Reddito di cittadinanza, convocazioni bloccate: mancano gli elenchi

Alle regioni ancora non sono arrivati dall’Anpal gli elenchi dei beneficiari del reddito di cittadinanza considerati “occupabili”. Senza elenchi non possono partire le convocazioni

Era previsto per il 24 giugno l’avvio delle prime convocazioni dei centri dell’impiego per i beneficiari del Reddito di cittadinanza. Ma a quella data, ai centri per l’impiego non sono stati recapitati dall’Anpal i nominativi dei beneficiari del reddito di cittadinanza, liste di “occupabili” che avrebbero dovuto dare il via alle chiamate per coloro in diritto di ricevere il sussidio.
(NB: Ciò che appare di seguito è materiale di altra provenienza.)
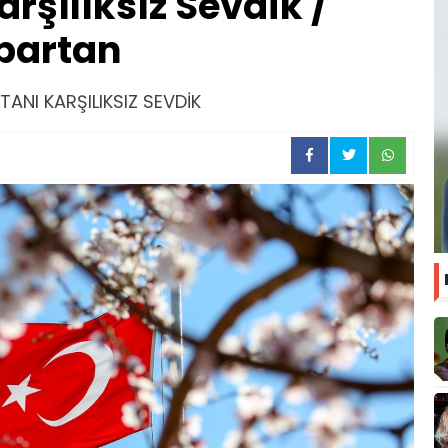
arşılıksız Sevdik /
partan
ANI KARŞILIKSIZ SEVDİK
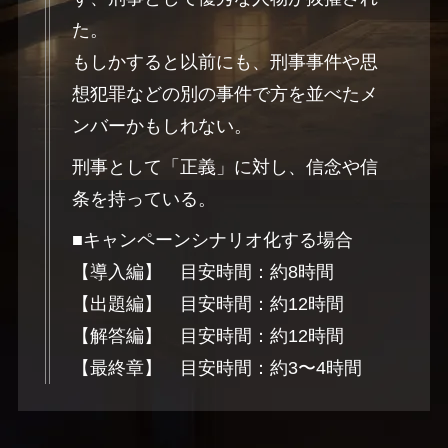
た。
もしかすると以前にも、刑事事件や思
想犯罪などの別の事件で方を並べたメ
ンバーかもしれない。
刑事として「正義」に対し、信念や信
条を持っている。
■キャンペーンシナリオ化する場合
【導入編】 目安時間：約8時間
【出題編】 目安時間：約12時間
【解答編】 目安時間：約12時間
【最終章】 目安時間：約3〜4時間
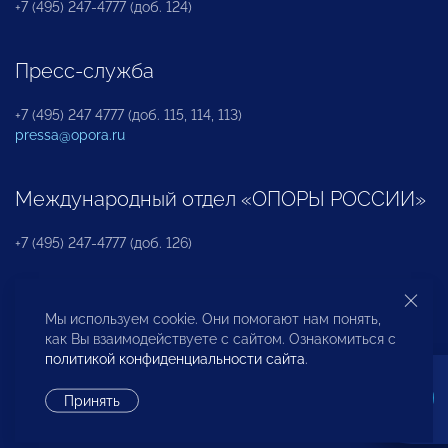
+7 (495) 247-4777 (доб. 124)
Пресс-служба
+7 (495) 247 4777 (доб. 115, 114, 113)
pressa@opora.ru
Международный отдел «ОПОРЫ РОССИИ»
+7 (495) 247-4777 (доб. 126)
Бюро по защите прав предпринимателей и
Мы используем cookie. Они помогают нам понять,
инвесторов
как Вы взаимодействуете с сайтом. Ознакомиться с
политикой конфиденциальности сайта
.
+7 (495) 247-4777 (доб. 122)
Принять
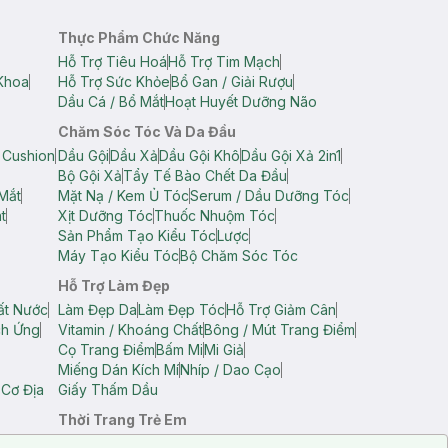
Thực Phẩm Chức Năng
Hỗ Trợ Tiêu Hoá
Hỗ Trợ Tim Mạch
Khoa
Hỗ Trợ Sức Khỏe
Bổ Gan / Giải Rượu
Dầu Cá / Bổ Mắt
Hoạt Huyết Dưỡng Não
Chăm Sóc Tóc Và Da Đầu
 Cushion
Dầu Gội
Dầu Xả
Dầu Gội Khô
Dầu Gội Xả 2in1
Bộ Gội Xả
Tẩy Tế Bào Chết Da Đầu
Mắt
Mặt Nạ / Kem Ủ Tóc
Serum / Dầu Dưỡng Tóc
t
Xịt Dưỡng Tóc
Thuốc Nhuộm Tóc
Sản Phẩm Tạo Kiểu Tóc
Lược
Máy Tạo Kiểu Tóc
Bộ Chăm Sóc Tóc
Hỗ Trợ Làm Đẹp
ất Nước
Làm Đẹp Da
Làm Đẹp Tóc
Hỗ Trợ Giảm Cân
ch Ứng
Vitamin / Khoáng Chất
Bông / Mút Trang Điểm
Cọ Trang Điểm
Bấm Mi
Mi Giả
Miếng Dán Kích Mí
Nhíp / Dao Cạo
 Cơ Địa
Giấy Thấm Dầu
Thời Trang Trẻ Em
op Nam
Áo Dây Trẻ Em
Áo Thun Trẻ Em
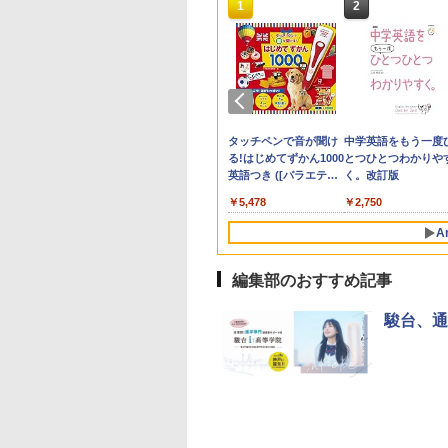
10
10
10
1
1
1
2
2
2
生の究極の自学ノ
ん出版(KUMON
受験ムビスタ 八澤
「あの子だけずるい」
TIME TIMER MOD
【改訂版】Z会 速読英
教育者のためのコーチ
Amazon Fire HD 10 キ
タッチペンで音が聞け
先生のためのGoogl
パイロット スイスイ
中学英語をもう一度
図鑑2: 選べるレシ
LISHING) くもん
った6時間で古典
がなくなる学校 合理
Home Edition 9cm 60
熟語｜大学受験の定
ング入門
ッズモデル (10インチ)
る!はじめてずかん1000
AI完全攻略図鑑
えかき for Study 何
とつひとつわかりや
そろばん120 知育
 MOVIE×STUDY
的配慮を支える基礎的
分 タイムタイマー モ
番！ 効率的な速読学習
ピンク 対象年齢3歳か
英語つき ([バラエテ
も書ける! れんしゅ
く。改訂版
￥2,530
￥-
 おもちゃ 3歳以上
環境整備
ッド メタリック ミッ
で熟語をマスター
ら 数千点のキッズコン
ィ])
ボード ひらがな・カ
760
882
870
￥2,420
￥4,891
￥1,320
￥23,980
￥5,478
￥2,073
￥2,750
ON WC-22
ドナイト 時間管理 学
テンツが1年間使い放題
カナ・すうじ・ABC 
習タイマー TTM9-
歳以上 知育
A
HMM-W 正規品 + クリ
スマス ラッピング袋
セット BL
編集部のおすすめ記事
10
1
2
駿台、通
e Kristalle selbst
Glitzer-Diamanten:
ThinkFun ボードゲー
モルカ: 原子・分子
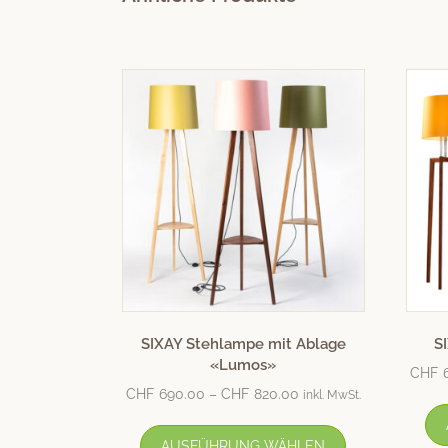
SIXAY Stehlampe mit Ablage
S
«Lumos»
CHF
CHF
690.00
–
CHF
820.00
inkl. MwSt.
AUSFÜHRUNG WÄHLEN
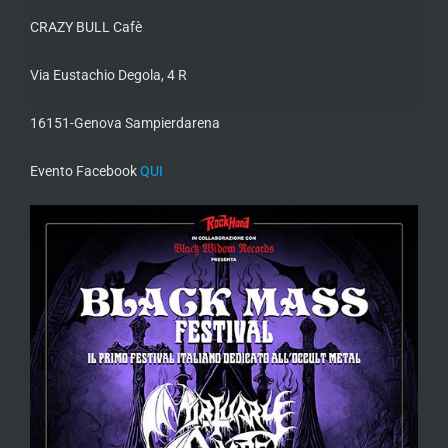
CRAZY BULL Cafè
Via Eustachio Degola, 4 R
16151-Genova Sampierdarena
Evento Facebook
QUI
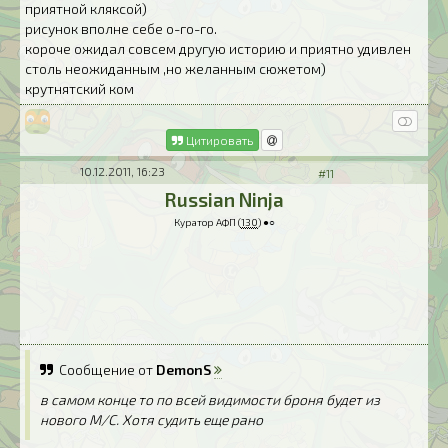
приятной кляксой)
рисунок вполне себе о-го-го.
короче ожидал совсем другую историю и приятно удивлен
столь неожиданным ,но желанным сюжетом)
крутнятский ком
Цитировать
10.12.2011, 16:23
#11
Russian Ninja
Куратор АФП (
130
) ●○
Сообщение от
DemonS
в самом конце то по всей видимости броня будет из
нового М/С. Хотя судить еще рано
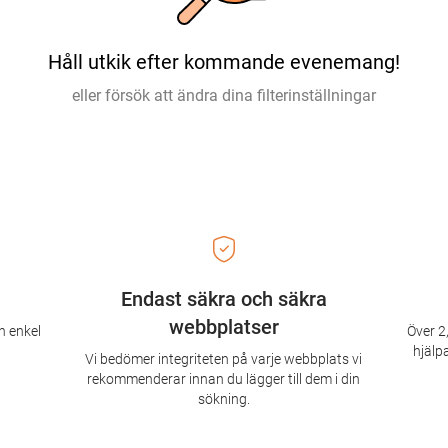
Håll utkik efter kommande evenemang!
eller försök att ändra dina filterinställningar
Endast säkra och säkra
webbplatser
n enkel
Över 2,
hjälpa
Vi bedömer integriteten på varje webbplats vi
rekommenderar innan du lägger till dem i din
sökning.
Nessuno è stato contattato per firmare il Patto per il lavoro, nonostante la legge stabilisca che la convocazione debba avvenire “entro 30 giorni dal riconoscimento del sussidio”.

CAOS NEL LAZIO – La fase due del reddito di cittadinanza stenta dunque a partire, con alcuni assessori al Lavoro, in particolare quello della Lombardia e quello del Lazio, che hanno lamentato il mancato rispetto degli impegni da parte dell’Anpal.
“Chiediamo di essere messi nelle condizioni di far operare i centri per l’impiego, forniteci gli elenchi quanto prima”, è la richiesta dell’assessore al lavoro della regione Lazio, Claudio Di Berardino. L’Anpal servizi – dice – è in “palese ritardo” e finora ha fornito solo un elenco cartaceo con 6.000 nomi, utilizzabile se le persone si presentano spontaneamente. Manca la procedura informatica per la convocazione. I centri per l’impiego non sono messi in condizione di fare il proprio lavoro legato all’attuazione della fase due del Reddito”.
“Non c’è un elenco telematico – spiega – né le informazioni utili per poter chiamare le persone e stipulare il patto per il lavoro“. Nel Lazio è probabile che le persone occupabili e contattabili siano circa 15.000 sulle 120.000 “attivabili” tra i beneficiari del Reddito di cittadinanza in tutta Italia. “Ci manca la strumentazione – insiste – che l’Anpal si era impegnato a darci entro il 24 giugno, data nella quale si doveva partire”.
Al momento non ci sono le singole convenzioni tra Anpal e regioni (l’appuntamento è previsto per mercoledì 26 giugno) e “non ci sono tutte le procedure di attivazione collegate al reddito di cittadinanza. Di fatto tra i beneficiari del sussidio nessuno – conclude – ad oggi ha stipulato il patto per il lavoro. Continuiamo a confidare in una rapida risposta da parte dell’Anpal così da poter soddisfare le esigenze dei cittadini”.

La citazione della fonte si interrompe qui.